Maps had been a recurring theme in Powell's work since his art school days at Ealing Art College. In the mid-Sixties, they took the form of diagrams and maps that bore some semblance to 'mind maps' and structural systems that figured in Roy Ascott's teaching. In paintings exhibited between 2011 and 2018, Powell re-imagined his adopted hometown using grid-like structures and abstract shapes that resembled maps. It had been announced in the local news media that Melbourne was set to become Australia's biggest city by 2035 years and Powell felt a sense of urgency to capture the visual essence of the city footprint as the city grew and evolved. In these works he tilted Melbourne's urban landscape full against the picture plane in a style reminiscent of not only his early student work but indigenous Australian art. He abstracted the city footprint further by superimposing the imprint of the street grid system first laid down by colonial surveyor and artist Robert Hoddle (1794–1881) in the 19th century over familiar landmarks created by later generations of town planners and architects, construction workers and engineers.

===Urban sketches===
Powell placed great importance on drawing and produced many preparatory sketches and drawings for later works in panorama sketchbooks and long concertina notebooks at his studio, on the streets and in cafes near his inner city home and in the Americas, Europe, Asia, Australia and New Zealand where he had lived, using simple drawing tools and palette. His visual documentation of Melbourne streets has been compared to that of early pioneer Wilbraham Liardet (1799-1878), an Australian hotelier, water-colour artist and historian, who was responsible for the early development of Port Melbourne. Sketchbooks tracing the development along the Port Phillip Bay foreshore and capturing the precise layout of the streets of South Melbourne, Port Melbourne and Albert Park are part of the City of Port Phillip Collection. Sketchbooks of Melbourne are also held in the State Library of Victoria's rare books collection
and City of Melbourne collection. Many of his sketchbooks predate the release of the online tool Google Street View by more than a decade yet appear to evoke the same pull and zoom effect created by the interactive technology.

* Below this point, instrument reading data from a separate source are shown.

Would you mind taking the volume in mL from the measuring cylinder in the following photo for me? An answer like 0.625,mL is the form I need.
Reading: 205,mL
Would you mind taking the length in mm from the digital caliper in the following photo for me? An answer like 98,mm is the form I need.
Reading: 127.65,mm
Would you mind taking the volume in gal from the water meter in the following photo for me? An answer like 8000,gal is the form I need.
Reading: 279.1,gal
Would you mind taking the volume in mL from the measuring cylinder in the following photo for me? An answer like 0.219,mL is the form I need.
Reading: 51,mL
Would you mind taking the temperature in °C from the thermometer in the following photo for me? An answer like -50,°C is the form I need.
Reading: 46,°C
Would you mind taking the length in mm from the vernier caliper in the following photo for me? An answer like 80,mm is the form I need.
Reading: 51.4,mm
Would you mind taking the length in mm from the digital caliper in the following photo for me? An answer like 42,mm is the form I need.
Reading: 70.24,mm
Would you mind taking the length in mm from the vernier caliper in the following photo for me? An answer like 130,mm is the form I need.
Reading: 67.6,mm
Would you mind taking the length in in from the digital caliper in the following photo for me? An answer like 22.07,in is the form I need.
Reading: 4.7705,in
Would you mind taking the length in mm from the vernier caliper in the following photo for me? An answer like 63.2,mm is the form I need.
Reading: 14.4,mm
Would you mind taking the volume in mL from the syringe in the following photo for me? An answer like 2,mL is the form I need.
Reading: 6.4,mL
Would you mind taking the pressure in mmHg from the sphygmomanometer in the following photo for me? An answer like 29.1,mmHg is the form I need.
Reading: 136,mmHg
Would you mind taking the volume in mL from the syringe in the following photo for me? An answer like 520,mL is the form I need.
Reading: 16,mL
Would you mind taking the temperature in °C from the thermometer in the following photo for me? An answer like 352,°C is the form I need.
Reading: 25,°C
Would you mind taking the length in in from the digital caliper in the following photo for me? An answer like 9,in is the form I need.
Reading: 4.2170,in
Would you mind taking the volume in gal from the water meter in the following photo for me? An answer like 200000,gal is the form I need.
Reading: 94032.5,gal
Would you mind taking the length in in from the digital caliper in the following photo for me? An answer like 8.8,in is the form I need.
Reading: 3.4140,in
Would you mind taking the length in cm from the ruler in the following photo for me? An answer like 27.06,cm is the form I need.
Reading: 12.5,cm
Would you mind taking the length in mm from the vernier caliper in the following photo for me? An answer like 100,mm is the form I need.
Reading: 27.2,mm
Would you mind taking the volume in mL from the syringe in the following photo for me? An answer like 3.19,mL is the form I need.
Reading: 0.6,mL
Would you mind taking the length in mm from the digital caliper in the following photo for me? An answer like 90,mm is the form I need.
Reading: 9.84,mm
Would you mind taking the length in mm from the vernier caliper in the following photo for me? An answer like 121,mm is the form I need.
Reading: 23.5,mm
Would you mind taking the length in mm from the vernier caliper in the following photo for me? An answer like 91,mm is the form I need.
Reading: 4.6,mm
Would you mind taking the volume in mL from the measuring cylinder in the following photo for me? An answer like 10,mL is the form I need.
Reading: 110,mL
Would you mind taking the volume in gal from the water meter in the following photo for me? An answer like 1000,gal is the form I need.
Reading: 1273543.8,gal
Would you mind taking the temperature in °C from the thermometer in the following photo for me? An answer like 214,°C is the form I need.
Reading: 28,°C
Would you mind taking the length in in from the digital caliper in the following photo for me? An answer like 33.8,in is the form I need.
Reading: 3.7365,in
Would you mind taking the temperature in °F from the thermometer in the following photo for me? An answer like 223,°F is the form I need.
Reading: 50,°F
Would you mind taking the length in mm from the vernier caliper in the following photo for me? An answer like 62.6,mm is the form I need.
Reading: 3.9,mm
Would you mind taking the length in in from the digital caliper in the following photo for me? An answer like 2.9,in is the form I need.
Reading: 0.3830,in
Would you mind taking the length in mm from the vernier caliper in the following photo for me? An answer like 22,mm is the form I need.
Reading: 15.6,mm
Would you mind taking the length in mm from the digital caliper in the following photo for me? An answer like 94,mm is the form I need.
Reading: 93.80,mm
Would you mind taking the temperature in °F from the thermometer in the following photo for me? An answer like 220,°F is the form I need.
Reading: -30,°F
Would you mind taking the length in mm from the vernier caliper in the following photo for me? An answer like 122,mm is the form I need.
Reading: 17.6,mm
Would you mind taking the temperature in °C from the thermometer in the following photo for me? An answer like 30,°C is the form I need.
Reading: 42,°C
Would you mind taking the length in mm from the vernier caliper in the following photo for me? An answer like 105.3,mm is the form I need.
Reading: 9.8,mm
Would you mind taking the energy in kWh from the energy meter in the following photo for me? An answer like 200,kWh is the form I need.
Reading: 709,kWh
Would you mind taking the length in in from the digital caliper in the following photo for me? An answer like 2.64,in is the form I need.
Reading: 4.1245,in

==Documentary films featuring Arthur Ted Powell==

Artscape: Artists At Work – Gasworks, 30 minutes, ABC1, aired 19 August 2008. Filmed over 6 weeks, the documentary gives a glimpse inside Powell’s studio and working life and other artists in the arts precinct where he worked.

==Charity work==

In 1983, Powell volunteered as a firefighter in the Otway Ranges in Victoria during the Ash Wednesday bushfires, the deadliest bushfire in Australian history (until the Black Saturday bushfires in 2009). He donated a painting to be auctioned at the Art for Life bush fire appeal, at the Melbourne Town Hall in 2009 to raise money for the rebuilding of communities tragically affected by the recent bushfires.

Powell donated paintings to various charities, including the Lighthouse Charity Trust for their Annual Lighthouse Art Auction at the Australian Centre for Contemporary Art (ACCA) in 2010. The proceeds from his paintings and others donated by colleagues respected and prominent in advertising and art helped Lighthouse continue to care for young people in need.